Required action = Begin at the first line of the data and copy each line through the one containing "39: (296, 55)", that line included, with no pictures.

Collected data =
——————
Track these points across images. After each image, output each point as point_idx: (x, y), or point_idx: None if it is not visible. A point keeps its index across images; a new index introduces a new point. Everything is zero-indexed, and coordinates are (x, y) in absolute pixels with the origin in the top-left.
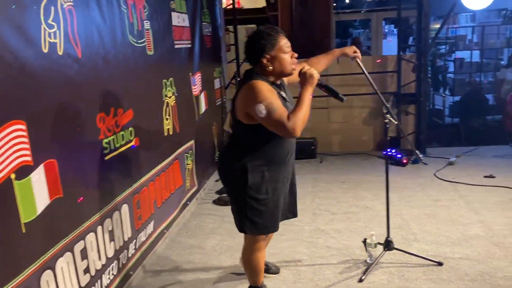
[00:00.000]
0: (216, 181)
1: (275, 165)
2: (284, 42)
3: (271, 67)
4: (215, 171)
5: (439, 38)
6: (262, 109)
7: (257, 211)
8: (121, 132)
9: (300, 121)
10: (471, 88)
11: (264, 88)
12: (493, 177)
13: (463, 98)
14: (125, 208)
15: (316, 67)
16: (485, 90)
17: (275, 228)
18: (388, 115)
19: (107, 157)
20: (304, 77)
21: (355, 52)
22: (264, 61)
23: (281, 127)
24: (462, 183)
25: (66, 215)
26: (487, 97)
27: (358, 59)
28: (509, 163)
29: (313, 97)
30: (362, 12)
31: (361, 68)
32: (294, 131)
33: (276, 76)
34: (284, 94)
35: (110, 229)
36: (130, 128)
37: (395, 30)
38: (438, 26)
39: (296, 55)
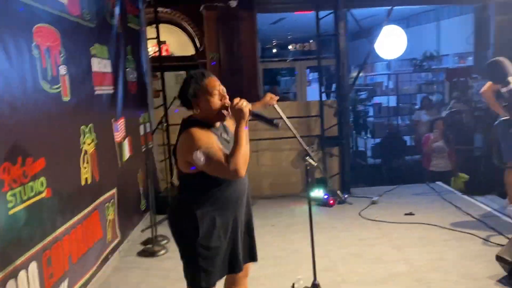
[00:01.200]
0: (142, 231)
1: (226, 209)
2: (210, 83)
3: (199, 110)
4: (141, 221)
5: (359, 84)
6: (200, 156)
7: (211, 260)
8: (30, 183)
9: (241, 160)
10: (390, 130)
11: (200, 134)
12: (413, 214)
13: (383, 140)
14: (33, 266)
15: None
16: (402, 132)
17: (226, 272)
18: (307, 157)
19: (11, 211)
20: (234, 113)
21: (271, 98)
22: (193, 104)
23: (222, 171)
24: (385, 221)
25: None
26: (405, 139)
27: (275, 105)
28: (426, 201)
29: None
30: (288, 61)
31: (279, 113)
32: (237, 172)
33: (211, 118)
34: (226, 136)
35: None
36: (41, 178)
37: None
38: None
39: (227, 96)
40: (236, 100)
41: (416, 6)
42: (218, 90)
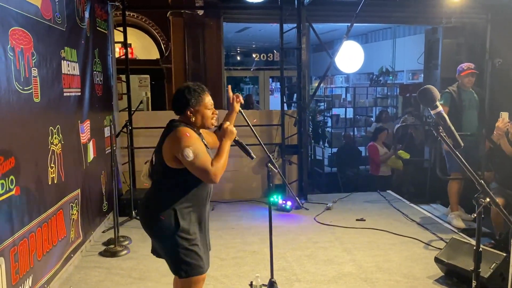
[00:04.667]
0: (104, 232)
1: (199, 206)
2: (208, 100)
3: (194, 119)
4: (103, 221)
5: (319, 96)
6: (190, 153)
7: (190, 251)
8: (1, 181)
9: (221, 168)
10: (346, 141)
11: (192, 134)
12: (364, 220)
13: (339, 150)
14: (1, 261)
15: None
16: (358, 143)
17: (207, 266)
18: (269, 164)
19: None
20: (225, 132)
21: (237, 96)
22: (188, 113)
23: (205, 172)
24: (338, 226)
25: None
26: (360, 149)
27: (243, 114)
28: (376, 207)
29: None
30: (251, 70)
31: (246, 121)
32: (216, 176)
33: (197, 128)
34: (205, 142)
35: None
36: (11, 177)
37: None
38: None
39: (217, 112)
40: (227, 123)
41: (371, 24)
42: (212, 105)
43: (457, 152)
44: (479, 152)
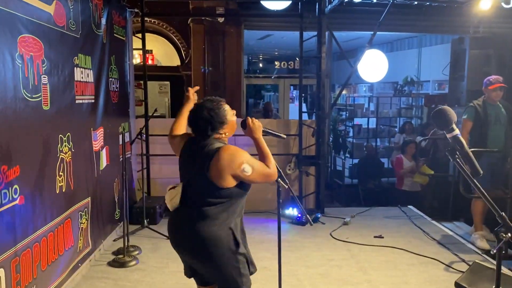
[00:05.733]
0: (114, 240)
1: (241, 215)
2: (227, 108)
3: (227, 133)
4: (114, 230)
5: (341, 104)
6: (247, 168)
7: (245, 264)
8: (4, 191)
9: (274, 164)
10: (368, 152)
11: (239, 149)
12: (382, 237)
13: (361, 161)
14: (1, 273)
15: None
16: (380, 154)
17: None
18: (279, 179)
19: None
20: (253, 129)
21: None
22: (221, 131)
23: (268, 176)
24: (354, 243)
25: None
26: (383, 161)
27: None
28: (396, 224)
29: None
30: (272, 78)
31: (271, 133)
32: (276, 174)
33: (228, 135)
34: None
35: None
36: (15, 186)
37: None
38: (343, 93)
39: (234, 111)
40: (250, 119)
41: (397, 33)
42: (232, 110)
43: (475, 181)
44: (506, 169)
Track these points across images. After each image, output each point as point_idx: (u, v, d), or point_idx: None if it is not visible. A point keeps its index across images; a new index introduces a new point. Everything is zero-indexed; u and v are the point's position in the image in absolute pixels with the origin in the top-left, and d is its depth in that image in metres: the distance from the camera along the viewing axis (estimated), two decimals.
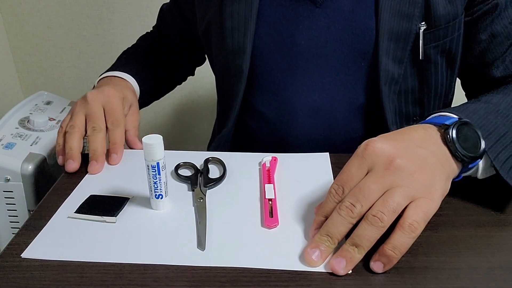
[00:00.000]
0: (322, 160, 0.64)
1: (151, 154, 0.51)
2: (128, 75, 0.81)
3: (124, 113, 0.68)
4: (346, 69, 0.69)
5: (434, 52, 0.68)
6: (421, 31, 0.66)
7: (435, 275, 0.44)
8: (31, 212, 0.81)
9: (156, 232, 0.50)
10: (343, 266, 0.44)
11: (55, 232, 0.51)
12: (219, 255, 0.47)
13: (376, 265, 0.44)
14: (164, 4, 0.95)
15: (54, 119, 1.25)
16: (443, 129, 0.50)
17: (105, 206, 0.54)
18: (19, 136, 1.14)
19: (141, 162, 0.53)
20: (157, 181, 0.52)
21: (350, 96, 0.71)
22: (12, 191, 1.06)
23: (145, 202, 0.55)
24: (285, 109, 0.73)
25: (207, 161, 0.64)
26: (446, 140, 0.49)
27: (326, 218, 0.47)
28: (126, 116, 0.69)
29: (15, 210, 1.08)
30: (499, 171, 0.51)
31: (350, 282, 0.43)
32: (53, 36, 1.48)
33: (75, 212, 0.53)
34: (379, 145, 0.47)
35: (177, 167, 0.62)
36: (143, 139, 0.51)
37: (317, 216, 0.48)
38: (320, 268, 0.45)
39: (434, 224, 0.47)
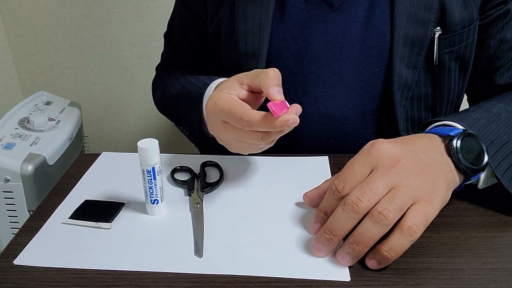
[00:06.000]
0: (321, 163, 0.63)
1: (146, 158, 0.50)
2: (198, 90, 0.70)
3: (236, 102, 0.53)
4: (360, 74, 0.68)
5: (448, 57, 0.68)
6: (436, 36, 0.66)
7: (436, 276, 0.44)
8: (31, 213, 0.81)
9: (152, 239, 0.50)
10: (346, 260, 0.44)
11: (48, 238, 0.50)
12: (217, 262, 0.46)
13: (371, 263, 0.44)
14: (165, 32, 0.88)
15: (54, 119, 1.25)
16: (448, 140, 0.50)
17: (100, 211, 0.54)
18: (19, 136, 1.14)
19: (136, 166, 0.52)
20: (152, 186, 0.52)
21: (362, 103, 0.70)
22: (12, 191, 1.06)
23: (140, 207, 0.55)
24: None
25: (203, 165, 0.63)
26: (449, 151, 0.50)
27: (326, 214, 0.48)
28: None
29: (15, 210, 1.08)
30: (501, 180, 0.52)
31: (351, 283, 0.43)
32: (53, 36, 1.48)
33: (69, 218, 0.53)
34: (385, 145, 0.47)
35: (173, 171, 0.61)
36: (138, 143, 0.50)
37: (317, 212, 0.48)
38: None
39: (434, 225, 0.47)
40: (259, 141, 0.51)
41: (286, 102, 0.50)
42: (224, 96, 0.52)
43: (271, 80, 0.50)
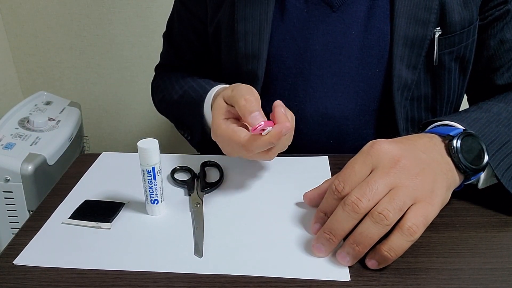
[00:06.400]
0: (321, 163, 0.63)
1: (146, 158, 0.50)
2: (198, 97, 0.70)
3: (221, 122, 0.55)
4: (360, 75, 0.68)
5: (448, 58, 0.68)
6: (436, 36, 0.66)
7: (436, 276, 0.44)
8: (31, 213, 0.81)
9: (152, 239, 0.50)
10: (346, 260, 0.44)
11: (48, 238, 0.50)
12: (217, 262, 0.46)
13: (371, 263, 0.44)
14: (164, 32, 0.88)
15: (54, 119, 1.25)
16: (448, 140, 0.51)
17: (99, 211, 0.54)
18: (19, 136, 1.14)
19: (136, 166, 0.52)
20: (152, 186, 0.52)
21: (362, 103, 0.70)
22: (12, 191, 1.06)
23: (140, 207, 0.55)
24: (295, 115, 0.70)
25: (203, 165, 0.63)
26: (449, 151, 0.50)
27: (326, 214, 0.48)
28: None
29: (15, 210, 1.08)
30: (501, 179, 0.52)
31: (351, 283, 0.43)
32: (53, 36, 1.48)
33: (69, 218, 0.53)
34: (385, 145, 0.47)
35: (173, 171, 0.61)
36: (138, 143, 0.50)
37: (317, 212, 0.49)
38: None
39: (434, 225, 0.47)
40: (265, 156, 0.54)
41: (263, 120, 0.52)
42: (222, 126, 0.55)
43: (245, 110, 0.52)
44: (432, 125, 0.57)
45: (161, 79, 0.85)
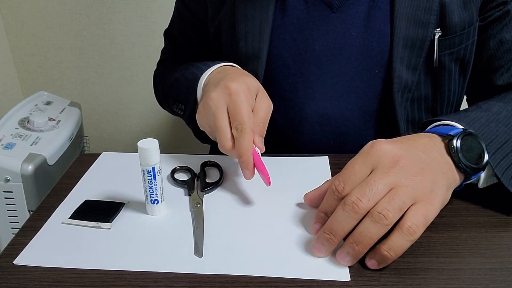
——————
Completed task =
Track these points across images. After each image, output each point as point_idx: (x, y), or point_idx: None if it is not visible. A point keeps its index across images; a new index introduces a new point. Everything is zero-indexed, and coordinates are (x, y) in absolute pixels with the origin in the top-left.
[00:00.000]
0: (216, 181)
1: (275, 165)
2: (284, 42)
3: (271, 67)
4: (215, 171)
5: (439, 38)
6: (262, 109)
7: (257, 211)
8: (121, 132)
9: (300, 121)
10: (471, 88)
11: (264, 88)
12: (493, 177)
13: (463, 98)
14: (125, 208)
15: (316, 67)
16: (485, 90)
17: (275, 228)
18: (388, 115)
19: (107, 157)
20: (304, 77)
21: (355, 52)
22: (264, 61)
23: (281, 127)
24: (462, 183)
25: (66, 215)
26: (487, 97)
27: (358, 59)
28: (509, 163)
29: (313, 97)
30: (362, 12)
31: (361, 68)
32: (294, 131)
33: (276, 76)
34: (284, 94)
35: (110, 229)
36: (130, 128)
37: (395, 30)
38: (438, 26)
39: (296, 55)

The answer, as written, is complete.